March 15, 2015

Sicily Island in 1869 - A Geographical and Topographical Description

Catahoula News Booster - November 25, 1976
Although the photographs above and below were taken in 1976, my purpose for posting them is to give readers an idea of how parts of the area looked as far back as 1869.

The following is a geographical and topographical description of Sicily Island in 1869 as written by Col. Samuel Henry Lockett in his book, Louisiana As It Is:
Above Harrisonburg and on the opposite side of the Ouachita lies the fairest portion of Catahoula Parish, namely, Sicily Island.  This island, which is about twenty-five miles in length and half as much in average breadth, is peculiar in several respects.  In the first place it contains the only Pine Hills of any considerable height lying east of the Ouachita within the boundaries of this state.  These hills are nearly mountainous in elevation, reaching a height of at least one hundred fifty feet; they are steep, rugged, rock strewn and evidently a continuation of a chain on the western side of the river.  Through this chain the Ouachita must have forced its way.  The area covered by these hills is five miles in length and about two miles in width at their maximum breadth.

REQUIRED ACTIONS.
(1) Display every line of the records below that contains the word "Quantum", treating uppercase and lowercase letters as different.
(2) Resume the 1869 description of Sicily Island, continuing on from its last sentence.

Region and label listings:
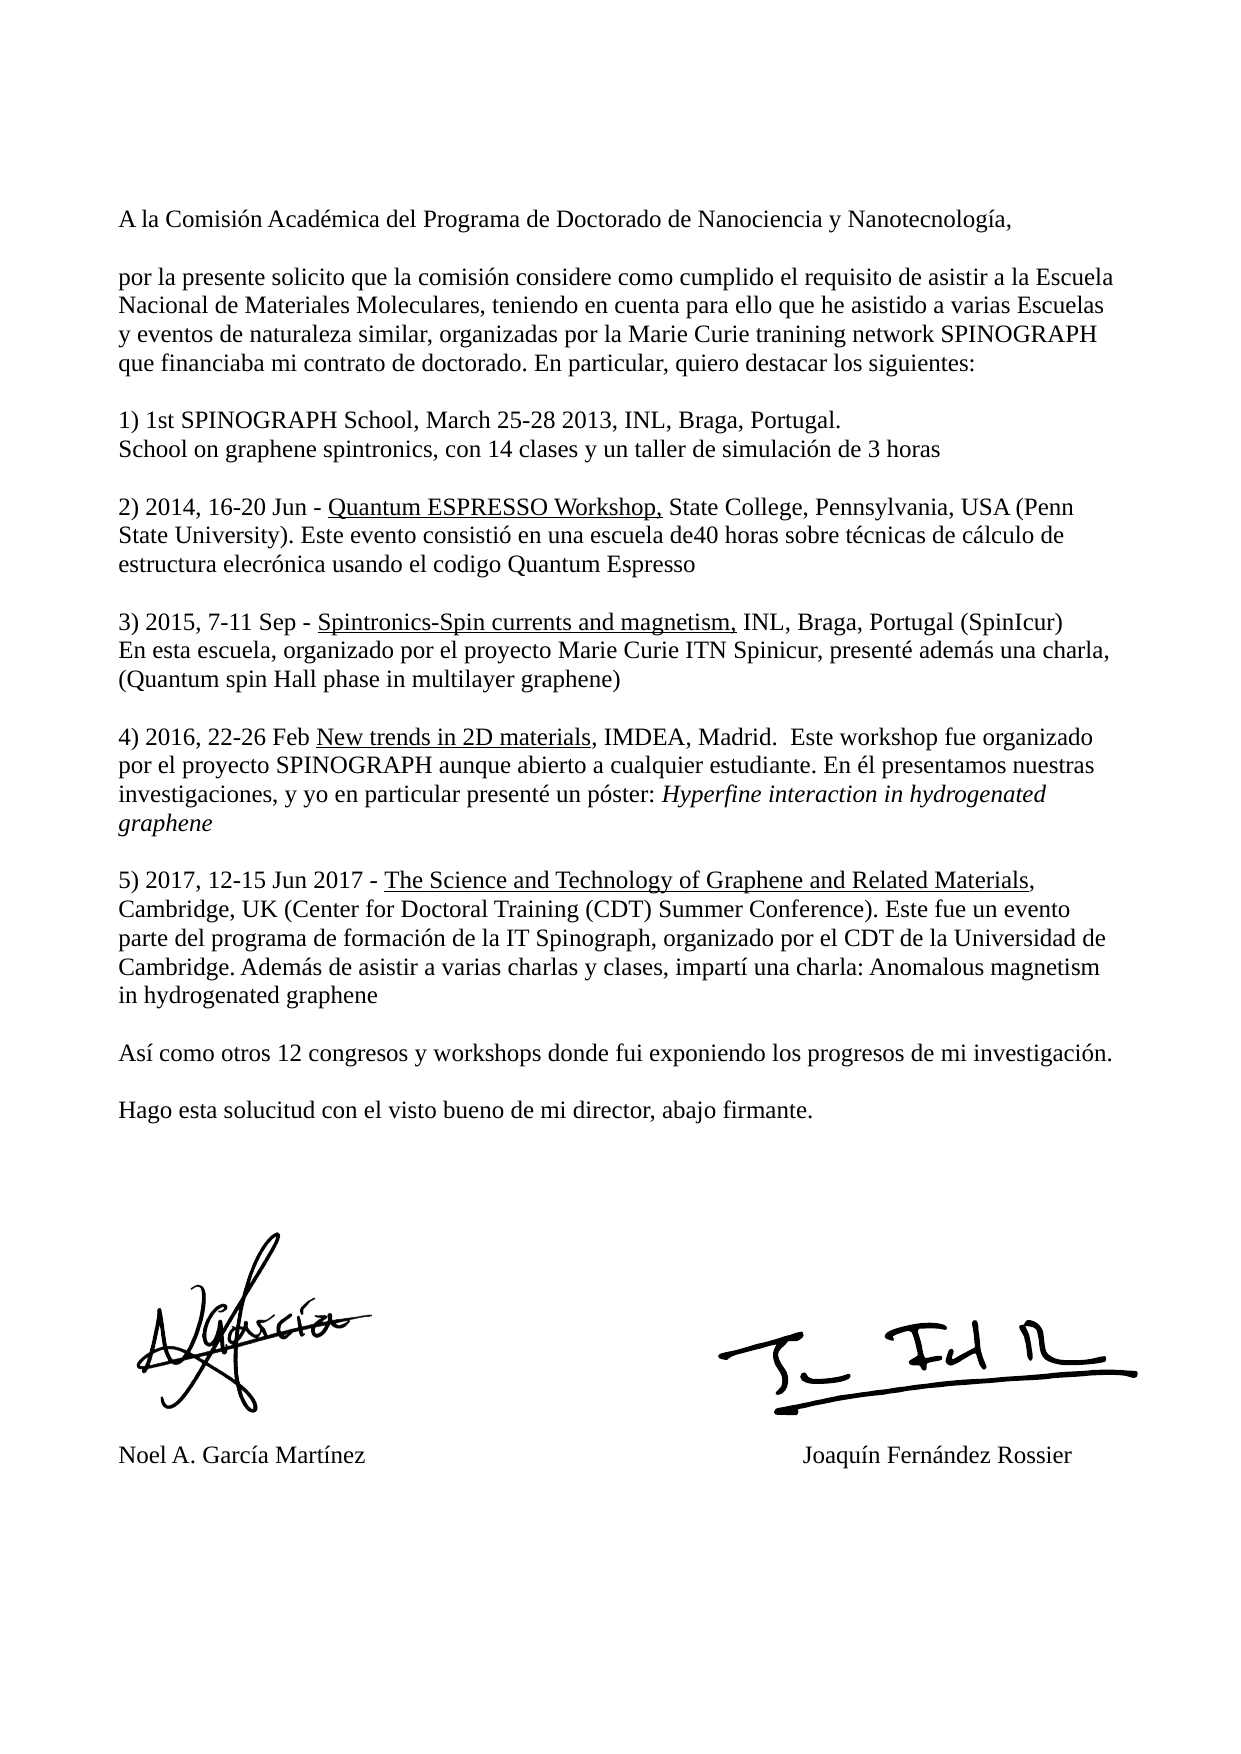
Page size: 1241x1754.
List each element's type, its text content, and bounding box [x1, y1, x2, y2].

text por la presente solicito que la comisión considere como cumplido el requisito de asistir a la Escuela Nacional de Materiales Moleculares, teniendo en cuenta para ello que he asistido a varias Escuelas y eventos de naturaleza similar, organizadas por la Marie Curie tranining network SPINOGRAPH que financiaba mi contrato de doctorado. En particular, quiero destacar los siguientes: [118, 262, 1122, 377]
text En esta escuela, organizado por el proyecto Marie Curie ITN Spinicur, presenté además una charla, (Quantum spin Hall phase in multilayer graphene) [118, 636, 1122, 693]
text Hago esta solucitud con el visto bueno de mi director, abajo firmante. [118, 1096, 1122, 1124]
text 2) 2014, 16-20 Jun - Quantum ESPRESSO Workshop, State College, Pennsylvania, USA (Penn State University). Este evento consistió en una escuela de40 horas sobre técnicas de cálculo de estructura elecrónica usando el codigo Quantum Espresso [118, 492, 1122, 578]
text 1) 1st SPINOGRAPH School, March 25-28 2013, INL, Braga, Portugal. [118, 406, 1122, 434]
text 5) 2017, 12-15 Jun 2017 - The Science and Technology of Graphene and Related Materials, Cambridge, UK (Center for Doctoral Training (CDT) Summer Conference). Este fue un evento parte del programa de formación de la IT Spinograph, organizado por el CDT de la Universidad de Cambridge. Además de asistir a varias charlas y clases, impartí una charla: Anomalous magnetism in hydrogenated graphene [118, 866, 1122, 1009]
text Así como otros 12 congresos y workshops donde fui exponiendo los progresos de mi investigación. [118, 1038, 1122, 1067]
text Noel A. García Martínez Joaquín Fernández Rossier [118, 1441, 1122, 1469]
text 4) 2016, 22-26 Feb New trends in 2D materials, IMDEA, Madrid. Este workshop fue organizado por el proyecto SPINOGRAPH aunque abierto a cualquier estudiante. En él presentamos nuestras investigaciones, y yo en particular presenté un póster: Hyperfine interaction in hydrogenated graphene [118, 722, 1122, 837]
text A la Comisión Académica del Programa de Doctorado de Nanociencia y Nanotecnología, [118, 204, 1122, 233]
text 3) 2015, 7-11 Sep - Spintronics-Spin currents and magnetism, INL, Braga, Portugal (SpinIcur) [118, 607, 1122, 636]
text School on graphene spintronics, con 14 clases y un taller de simulación de 3 horas [118, 434, 1122, 463]
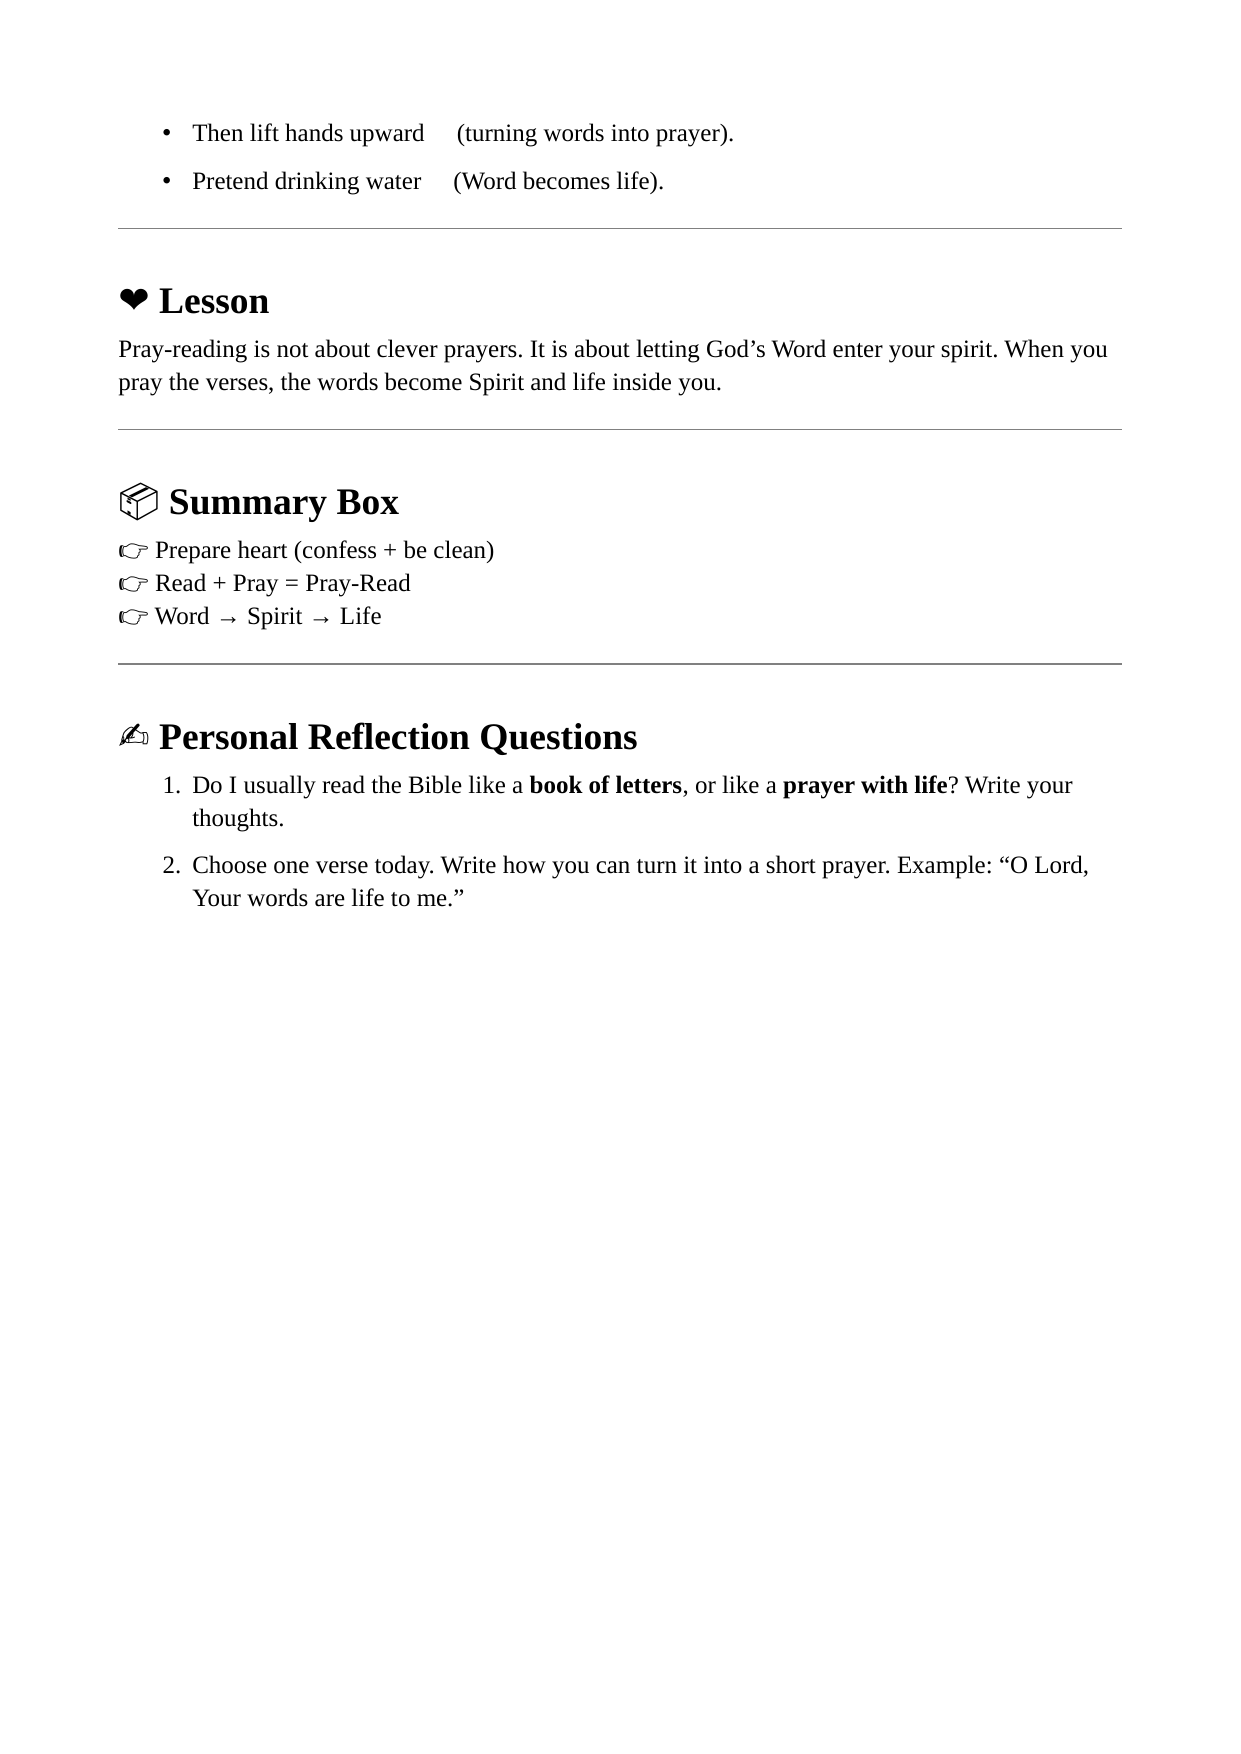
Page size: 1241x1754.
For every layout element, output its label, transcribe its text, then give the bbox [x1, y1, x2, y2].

list Pretend drinking water 💧 (Word becomes life). [162, 166, 1122, 194]
text Pray-reading is not about clever prayers. It is about letting God’s Word enter your spirit. When you pray the verses, the words become Spirit and life inside you. [118, 334, 1122, 396]
text 👉 Prepare heart (confess + be clean) 👉 Read + Pray = Pray-Read 👉 Word → Spirit → Life [118, 535, 1122, 630]
subtitle 📦 Summary Box [118, 480, 1122, 523]
list Do I usually read the Bible like a book of letters, or like a prayer with life? Write your thoughts. [162, 770, 1122, 832]
subtitle ✍ Personal Reflection Questions [118, 714, 1122, 757]
subtitle ❤️ Lesson [118, 278, 1122, 322]
list Choose one verse today. Write how you can turn it into a short prayer. Example: “O Lord, Your words are life to me.” [162, 850, 1122, 912]
list Then lift hands upward 🙌 (turning words into prayer). [162, 118, 1122, 147]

RESULTS OF THE TASKS.
(1)
text En esta escuela, organizado por el proyecto Marie Curie ITN Spinicur, presenté además una charla, (Quantum spin Hall phase in multilayer graphene) [118, 636, 1122, 693]
text 2) 2014, 16-20 Jun - Quantum ESPRESSO Workshop, State College, Pennsylvania, USA (Penn State University). Este evento consistió en una escuela de40 horas sobre técnicas de cálculo de estructura elecrónica usando el codigo Quantum Espresso [118, 492, 1122, 578]

(2)
Catahoula News Booster - November 25, 1976
The timber left on the uncultivated parts of the Bluff region is certainly the finest I ever saw. The forest is dense beyond conception, not from an undergrowth of brush and shrubbery, but from a crowding together of trees, extremely tall, large, and well proportioned.  Magnificent poplars, beeches and magnolia, gigantic oaks of at least ten different varieties and several species of gum trees are mingled together in splendid confusion, while the muscadine and other native grapevines that interlace themselves amongst the lofty branches give to the whole scene an appearance of teeming life and luxuriance not often witnessed, even in the South.  In some of the lower and damper spots, a rank undergrowth of cane adds its share to the already bewildering effect of so wondrous an abundance of vegetation.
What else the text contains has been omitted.